» **Description of the task**: Go through the records and give the number of lines that include "אורלי", with nothing else.

» **Records for the exercise**:
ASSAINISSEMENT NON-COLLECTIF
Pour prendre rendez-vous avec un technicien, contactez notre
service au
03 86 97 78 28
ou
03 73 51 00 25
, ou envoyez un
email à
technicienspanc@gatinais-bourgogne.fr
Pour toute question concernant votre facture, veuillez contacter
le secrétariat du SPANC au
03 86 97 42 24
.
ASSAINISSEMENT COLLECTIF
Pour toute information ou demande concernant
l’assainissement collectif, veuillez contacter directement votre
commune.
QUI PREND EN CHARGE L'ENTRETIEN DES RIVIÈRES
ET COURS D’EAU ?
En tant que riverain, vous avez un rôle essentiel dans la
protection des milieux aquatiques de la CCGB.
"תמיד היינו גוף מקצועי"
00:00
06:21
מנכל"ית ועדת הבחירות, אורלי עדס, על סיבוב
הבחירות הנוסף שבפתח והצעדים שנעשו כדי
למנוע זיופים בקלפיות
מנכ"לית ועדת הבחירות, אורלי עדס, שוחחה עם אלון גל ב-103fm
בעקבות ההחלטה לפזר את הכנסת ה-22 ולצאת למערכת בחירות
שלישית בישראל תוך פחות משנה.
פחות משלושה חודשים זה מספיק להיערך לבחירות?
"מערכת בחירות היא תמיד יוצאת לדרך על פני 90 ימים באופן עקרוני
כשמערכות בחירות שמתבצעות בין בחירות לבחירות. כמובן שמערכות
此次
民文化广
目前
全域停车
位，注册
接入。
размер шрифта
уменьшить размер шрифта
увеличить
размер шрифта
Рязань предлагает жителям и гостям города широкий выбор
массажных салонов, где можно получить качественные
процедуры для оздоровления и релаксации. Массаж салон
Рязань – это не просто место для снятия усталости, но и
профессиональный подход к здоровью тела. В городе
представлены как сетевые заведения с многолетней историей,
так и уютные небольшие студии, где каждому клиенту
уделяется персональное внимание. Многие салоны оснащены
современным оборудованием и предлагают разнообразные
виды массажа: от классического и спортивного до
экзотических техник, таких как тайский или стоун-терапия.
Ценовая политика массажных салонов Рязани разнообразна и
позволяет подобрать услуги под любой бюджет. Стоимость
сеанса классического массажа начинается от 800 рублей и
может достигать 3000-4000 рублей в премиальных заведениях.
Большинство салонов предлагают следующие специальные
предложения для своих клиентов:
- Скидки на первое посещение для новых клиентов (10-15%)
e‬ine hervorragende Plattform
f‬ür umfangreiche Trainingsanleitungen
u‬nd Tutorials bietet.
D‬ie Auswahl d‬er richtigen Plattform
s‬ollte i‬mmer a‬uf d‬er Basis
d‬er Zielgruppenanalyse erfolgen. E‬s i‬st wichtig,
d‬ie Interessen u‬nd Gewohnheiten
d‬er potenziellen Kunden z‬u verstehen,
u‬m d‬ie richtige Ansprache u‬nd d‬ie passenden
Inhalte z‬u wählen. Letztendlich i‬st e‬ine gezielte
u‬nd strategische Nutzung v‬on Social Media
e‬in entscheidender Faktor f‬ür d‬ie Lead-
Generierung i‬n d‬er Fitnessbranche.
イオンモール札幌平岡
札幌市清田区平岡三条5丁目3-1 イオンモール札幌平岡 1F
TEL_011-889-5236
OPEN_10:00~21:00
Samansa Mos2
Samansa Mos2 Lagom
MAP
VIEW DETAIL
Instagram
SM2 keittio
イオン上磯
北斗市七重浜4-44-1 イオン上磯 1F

» **Finished exercise**: 2